米IBMは19日(現地時間)、2009年度の第4四半期(2009年10-12月)および通期決算を発表した。コスト削減、新興市場に重点を置く戦略的なシフトが奏功し、前年同期比9%の増益を達成。2010年通期の利益見通しを上方修正した。
10-12月期の売上高は272億ドルで前年同期比1%増。純利益は48億ドルで同9%増だった。希薄化後の1株あたり利益(EPS)は同10%増の3.59ドル。
地域別では北南米地域が売上高111億ドルで前年同期比3%減となったものの、欧州/中東/アフリカ地域は97億ドル(同2%増)、アジア太平洋地域が58億ドル(同6%増)だった。新興市場部門の売上高が同14%増と急伸し、全体の20%相当にまで成長した。
事業別では、グローバル・サービス事業のテクノロジ・サービス部門が売上高101億ドル(前年同期比4%増)、ビジネス・サービス部門が46億ドル(同3%減)。全体では同2%増となる。サービス契約の総額は188億ドルで同9%増。22件が1億ドルを超える規模だった。ソフトウエア事業は売上高66億ドルで前年同期比2%増。そのうち、WebSphere、Information Management、Tivoli、Lotus、Rationalを含むミドルウエア製品が41億ドルで6%増。OSは6億ドルで横ばいだった。システム&テクノロジ事業は52億ドルで同4%減だったが、収益変化率が第3四半期から向上した。グローバル・ファイナンシング事業は6億ドルで同6%減。

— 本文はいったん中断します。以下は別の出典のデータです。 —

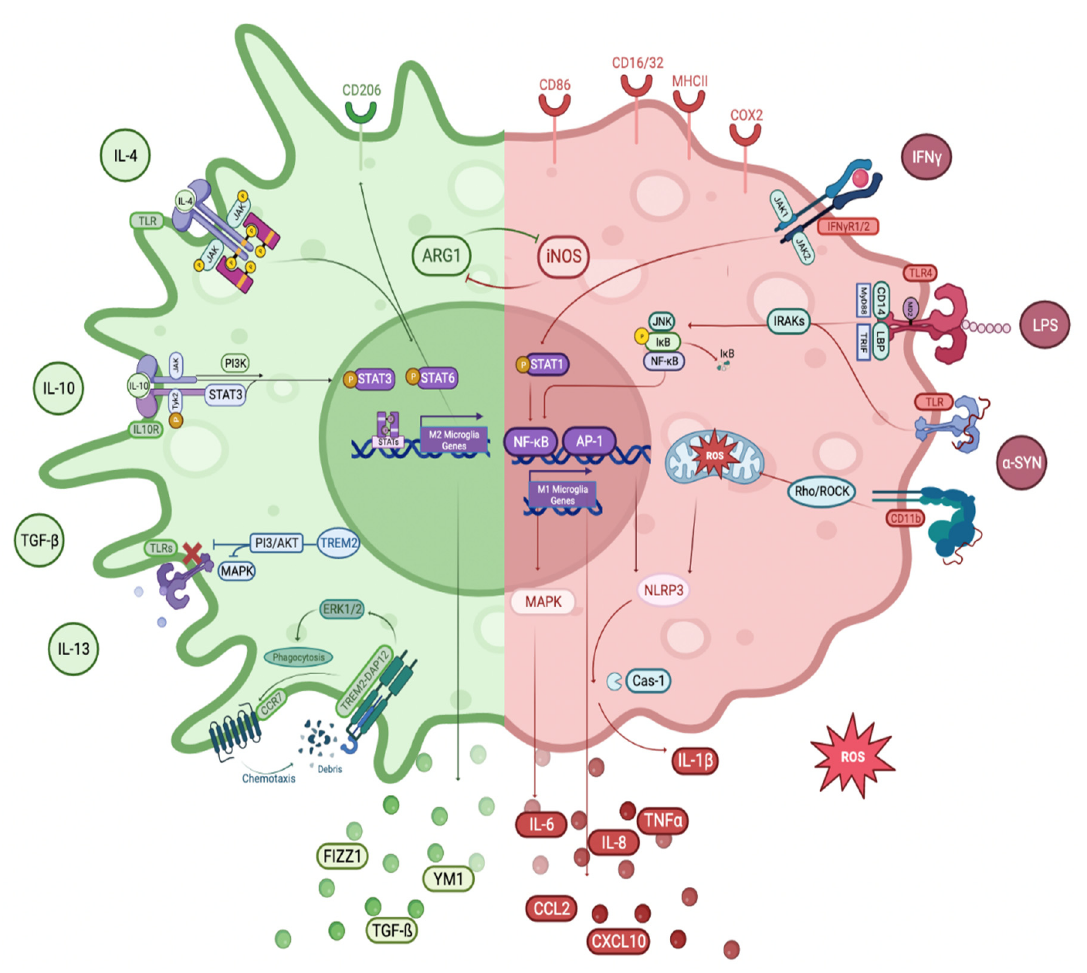
Figure 2. Overview of microglial M1 and M2 signaling pathways in PD. The right side of the figure represents the M1 microglial phenotype and its related signaling pathways. LPS, which is one of the main M1 microglia activators, binds to MD2 ‐ bound TLR4 on the cell surface via LBP (LPS ‐ binding protein) and CD14, which acts as a co ‐ receptor. The resulting complex binds to TRIF and Myd88 by interacting with the cytoplasmic domain of TLRs and individual TIR domains. Activated TLR phos ‐ phorylates the IKK complex, which consists of MAP kinases, such as IKK β , JNK, through autophos ‐ phorylation of IRAKs, thereby inducing translocation and activation of transcription factors NF ‐κ B and AP ‐ 1 and initiates upregulation of M1 ‐ associated gene transcription. M1 activation by IFN γ occurs by initiation of the signaling pathway by IFN γ R1/2, phosphorylation of STAT1 and inter ‐ feron regulatory factors, and translocation to the nucleus via JAK1/2. Aggregates of α‐ syn released into the extracellular space bind to TLR2 following the working mechanism of TLR2s, triggering activation of NF ‐ kB and subsequent NF ‐ kB ‐ dependent upregulation of NLRP3 and production of proinflammatory cytokines. NLRP3 activation provides caspase ‐ 1 ‐ mediated release of IL ‐ 1ß and IL ‐ 8. In addition, α‐ syn clusters are recognized by CD11b and induce mitochondrial ROS generation by impairing mitochondrial function via the Rho/ROCK pathway. In addition, the activation of the M1 phenotype contributes to the regulation of intracellular iNOS, cell surface markers (CD86, CD16/32, and MHC II), M1 ‐ related pro ‐ inflammatory cytokines (IL ‐ 1 β , IL ‐ 6, IL ‐ 12, IL ‐ 17, IL ‐ 18, IL ‐ 23, and TNF α ), and chemokines (CCL2, CXCL10). The left side of the figure represents the M2 mi ‐ croglial phenotype and its related signaling pathways. M2 status is mainly induced by anti ‐ inflam ‐ matory stimuli, such as IL ‐ 4, IL ‐ 10, IL ‐ 13, TGF ‐β , and glucocorticoids. IL ‐ 4 binds to IL ‐ 4R causing phosphorylation of JAKs/STAT6 and translocation of STAT6 to the nucleus. Activated STAT6 spe ‐ cifically leads to the transcription of M2 ‐ related genes, including intracellular components, such as CD206 and cytokine signal suppressor 3 (SOCS3). IL ‐ 10 binds to IL ‐ 10R1/2, enabling STAT3 to be phosphorylated and translocated to the nucleus via the JAK/STAT signal cascade and PI3K. STAT3 translocation inhibits M1 ‐ related proinflammatory cytokines and upregulation of IL ‐ 10 and TGF ‐β .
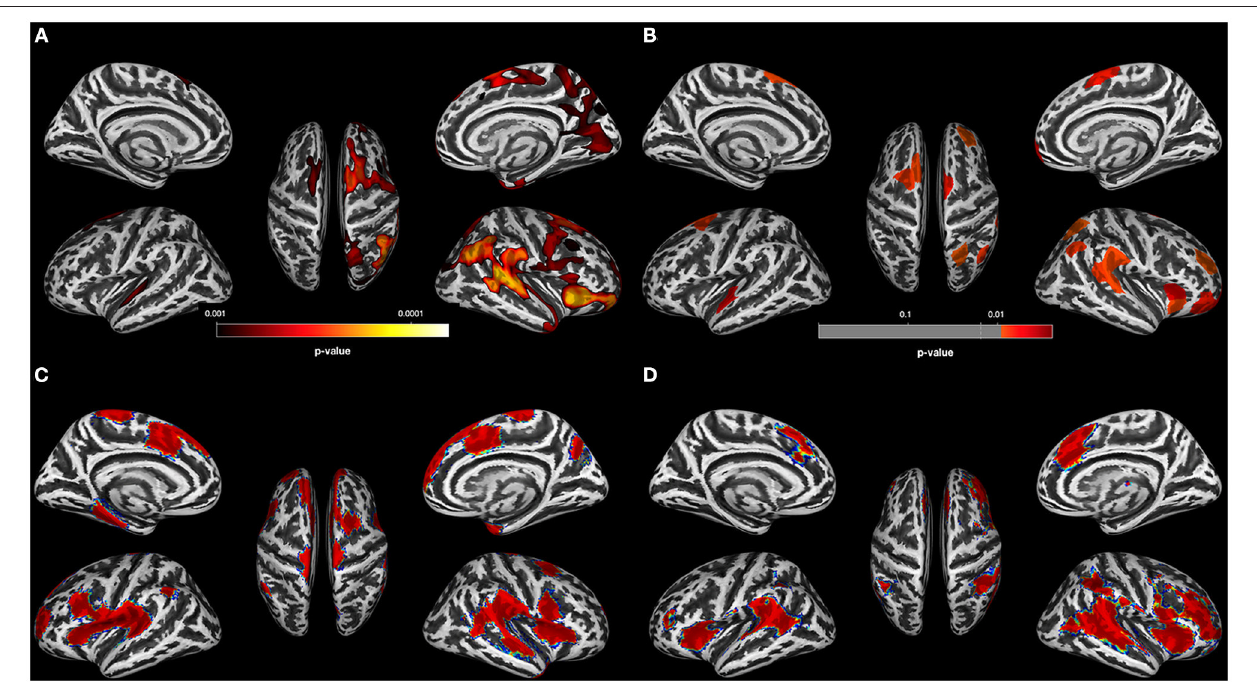
FIGURE 2 | Results for OUD individuals. (A) Results of the data-driven vertex-wise cortical thickness (CT) analysis—controls have significantly higher CT values than opioid use disorder individuals (OUD) at p = 0.001 FWE corr. (TFCE). (B) Results of the data-driven ROI analysis with the Schaefer Atlas ( 48) (200 parcels) colored are ROIs for which controls have significantly higher mean CT values than OUD at p = 0.01 FDR corr; (C) CT covariance results, highlighted with red are all Schaefer ROIs with which the two ROIs corresponding to the two peak vertices of the most significant clusters in (A) show significant positive correlations at p < 0.05. (D) Result of the Neurosynth seed correlation analysis (thresholded at r > 0.2) with resting-state data of 1,000 healthy participants with the MNI coordinates of the two peak vertices of the most significant clusters in (A) as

粗利益率は、サービス事業およびシステム&テクノロジ事業における利益率改善により、前年同期比0.4%増の48.3%だった。
EPSが7年連続の二桁成長
2009年通期では、売上高が958億ドルで前年比8%減、純利益は134億ドルで同9%増。希薄化後EPSは同13%増の10.01ドル。これは7年連続の二桁成長だ。粗利益率は45.7%で、こちらは6年連続の増加。
10-12月期の業績報告においてコンサルティング事業に回復の遅れが見えるなど、景気後退の影響が依然残るものの、IBMは回復軌道に乗ったと見ているようだ。Samuel J. Palmisano社長兼CEOは「2009年を通じて、Smarter Planetソリューション、クラウドコンピューティング、アナリティクスなどの分野に投資してきた。こうした新たな可能性を追い風に、IBMは景気回復とともに成長する」とコメント。2010年について同社は、EPSの見通しを「少なくとも11.00ドル」と強気の予測を示す。